Jeudi 17 décembre, le tribunal administratif de Nantes, en France, a rejeté plus d’une centaine de recours déposés par des ressortissants étrangers résidents en France, qui ont obtenu le droit d’effectuer un regroupement familial, mais aux familles desquels l’administration française refuse de délivrer des visas.
Les procédures de regroupement familial étaient gelées depuis le mois de mars, du fait de la fermeture des frontières françaises lors du premier confinement pour contenir l’épidémie de Covid-19. Or, pendant l’été, le gel des procédures n’a pas été levé, sans qu’aucune explication ne soit donnée aux personnes concernées.
Au mois de novembre, plusieurs personnes qui ont saisi le tribunal administratif ont obtenu gain de cause. Ainsi, au moins deux Algériens et un Ivoirien ont pu faire venir leurs familles. Le tribunal de Nantes a, par ailleurs, condamné le ministère de l’Intérieur à payer 500 euros de dommage à un plaignant algérien.
Pour aller plus loin
Dans la foulée, environ 200 personnes ont déposé, à leur tour, des référés au tribunal administratif.
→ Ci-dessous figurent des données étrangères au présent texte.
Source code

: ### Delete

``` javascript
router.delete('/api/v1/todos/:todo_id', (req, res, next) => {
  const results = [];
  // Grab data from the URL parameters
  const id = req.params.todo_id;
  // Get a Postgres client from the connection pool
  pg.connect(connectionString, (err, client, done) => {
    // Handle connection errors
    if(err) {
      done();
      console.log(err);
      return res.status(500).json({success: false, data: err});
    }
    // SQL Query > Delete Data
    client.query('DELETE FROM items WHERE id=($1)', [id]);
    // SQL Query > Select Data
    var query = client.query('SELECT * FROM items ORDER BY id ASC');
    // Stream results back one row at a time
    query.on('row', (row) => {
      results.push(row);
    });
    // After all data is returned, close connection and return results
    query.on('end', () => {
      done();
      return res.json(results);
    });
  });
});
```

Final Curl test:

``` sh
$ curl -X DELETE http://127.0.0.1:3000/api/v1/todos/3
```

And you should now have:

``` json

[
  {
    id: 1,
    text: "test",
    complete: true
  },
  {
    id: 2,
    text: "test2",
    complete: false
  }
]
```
La moitié d’entre eux, ayant sollicité le même avocat, a reçu un message de ce dernier jeudi 17 décembre, indiquant qu’il était « à craindre que l’ensemble des requêtes (…) fassent l’objet d’un rejet ». L’avocat souligne à ses clients que la justification du tribunal administratif de Nantes ne lui semble pas sérieuse: « Il nous semble donc que le Juge des référés a utilisé un motif de pure opportunité, très contestable juridiquement, pour s’épargner d’avoir à traiter ce contentieux de masse ».
La décision suscite l’incompréhension des demandeurs : « On se pose des questions sur l’indépendance de la Justice. Puisque le tribunal donne raison à plusieurs personnes, le ministère est forcé à délivrer les visas, et d’un seul coup, tout est rejeté d’un bloc sur une question de forme », soupire une Algérienne, séparée de son mari depuis bientôt un an.
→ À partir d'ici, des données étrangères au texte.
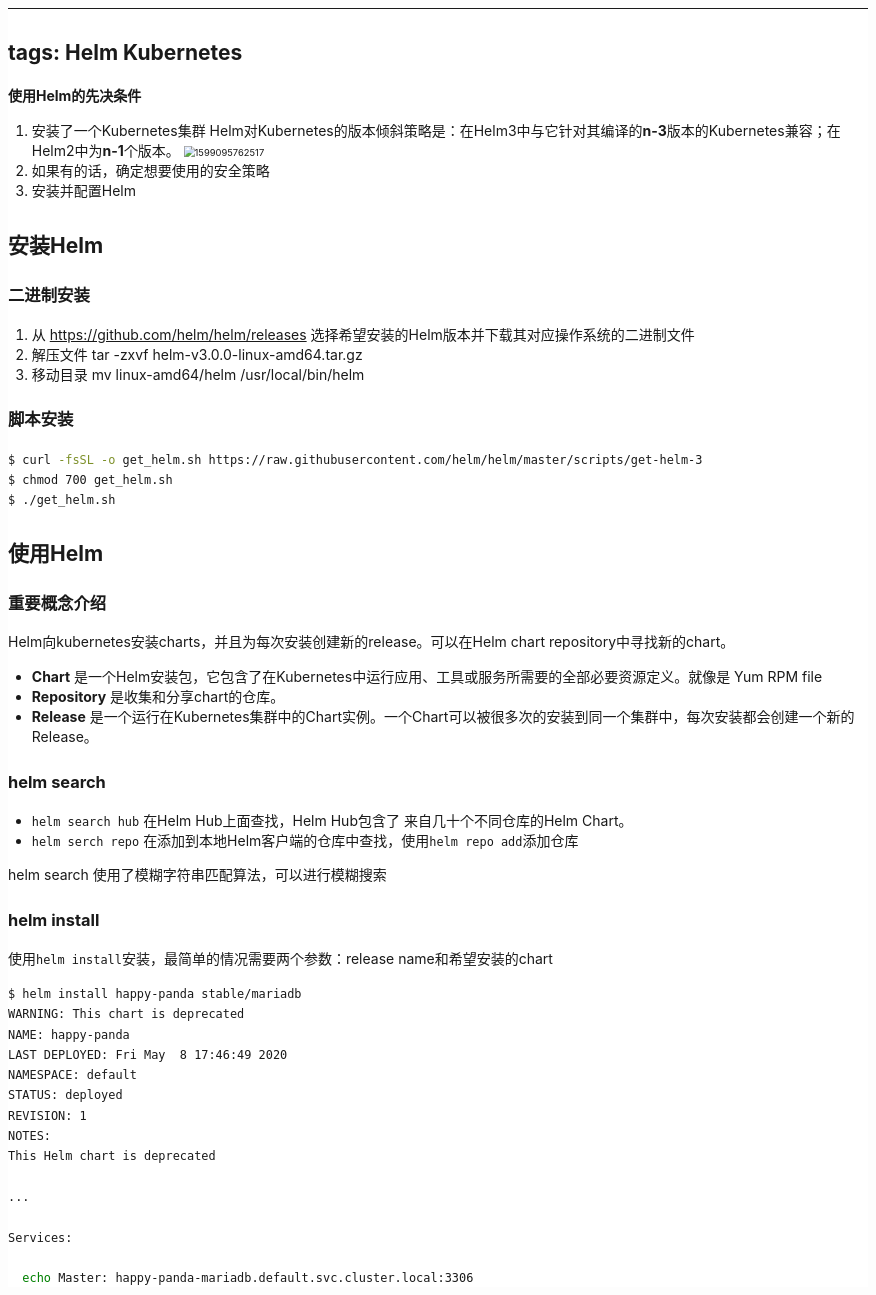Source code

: 
---
tags: Helm Kubernetes
---

**使用Helm的先决条件**

1. 安装了一个Kubernetes集群
   Helm对Kubernetes的版本倾斜策略是：在Helm3中与它针对其编译的**n-3**版本的Kubernetes兼容；在Helm2中为**n-1**个版本。
   <img src="Helm%E5%85%A5%E9%97%A8.assets/1599095762517.png" alt="1599095762517" style="zoom: 67%;" />
2. 如果有的话，确定想要使用的安全策略
3. 安装并配置Helm

## 安装Helm

### 二进制安装

1. 从 https://github.com/helm/helm/releases 选择希望安装的Helm版本并下载其对应操作系统的二进制文件
2. 解压文件 tar -zxvf helm-v3.0.0-linux-amd64.tar.gz 
3. 移动目录 mv linux-amd64/helm /usr/local/bin/helm 

### 脚本安装

```sh
$ curl -fsSL -o get_helm.sh https://raw.githubusercontent.com/helm/helm/master/scripts/get-helm-3
$ chmod 700 get_helm.sh
$ ./get_helm.sh
```

## 使用Helm

### 重要概念介绍

Helm向kubernetes安装charts，并且为每次安装创建新的release。可以在Helm chart repository中寻找新的chart。

* **Chart** 是一个Helm安装包，它包含了在Kubernetes中运行应用、工具或服务所需要的全部必要资源定义。就像是 Yum RPM file
* **Repository** 是收集和分享chart的仓库。
* **Release** 是一个运行在Kubernetes集群中的Chart实例。一个Chart可以被很多次的安装到同一个集群中，每次安装都会创建一个新的Release。

### helm search

* `helm search hub` 在Helm Hub上面查找，Helm Hub包含了 来自几十个不同仓库的Helm Chart。
* `helm serch repo` 在添加到本地Helm客户端的仓库中查找，使用`helm repo add`添加仓库

helm search 使用了模糊字符串匹配算法，可以进行模糊搜索

### helm install

使用`helm install`安装，最简单的情况需要两个参数：release name和希望安装的chart

```sh
$ helm install happy-panda stable/mariadb
WARNING: This chart is deprecated
NAME: happy-panda
LAST DEPLOYED: Fri May  8 17:46:49 2020
NAMESPACE: default
STATUS: deployed
REVISION: 1
NOTES:
This Helm chart is deprecated

...

Services:

  echo Master: happy-panda-mariadb.default.svc.cluster.local:3306
```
Des associations saisissent le Conseil d’État
Le ministère de l’Intérieur français n’a d’ailleurs toujours pas formellement expliqué l’arrêt de la délivrance des visas. Dans une déclaration au journal français Le Monde publiée le 27 novembre, il expliquait : «Les bénéficiaires du regroupement familial ne font pas partie des publics prioritaires». L’ambassade de France à Alger, contactée par Twala, ajoute : « Les familles bénéficiant du regroupement familial ne sont pas autorisées à ce stade à franchir la frontière ».
Vendredi 11 décembre, 25 députés français ont écrit au ministre de l’Intérieur pour demander la délivrance de visas aux familles de ressortissants étrangers installés en France. Les demandes précédentes de plusieurs députés étaient restées sans réponse. Enfin, neuf associations membres de la coordination française pour le droit d’asile, le syndicat des avocats de France, l’association nationale d’assistance aux frontières pour les étrangers et les Avocats pour la défense des droits des étrangers ont saisi le 16 décembre 2020 le juge des référés du Conseil d’État.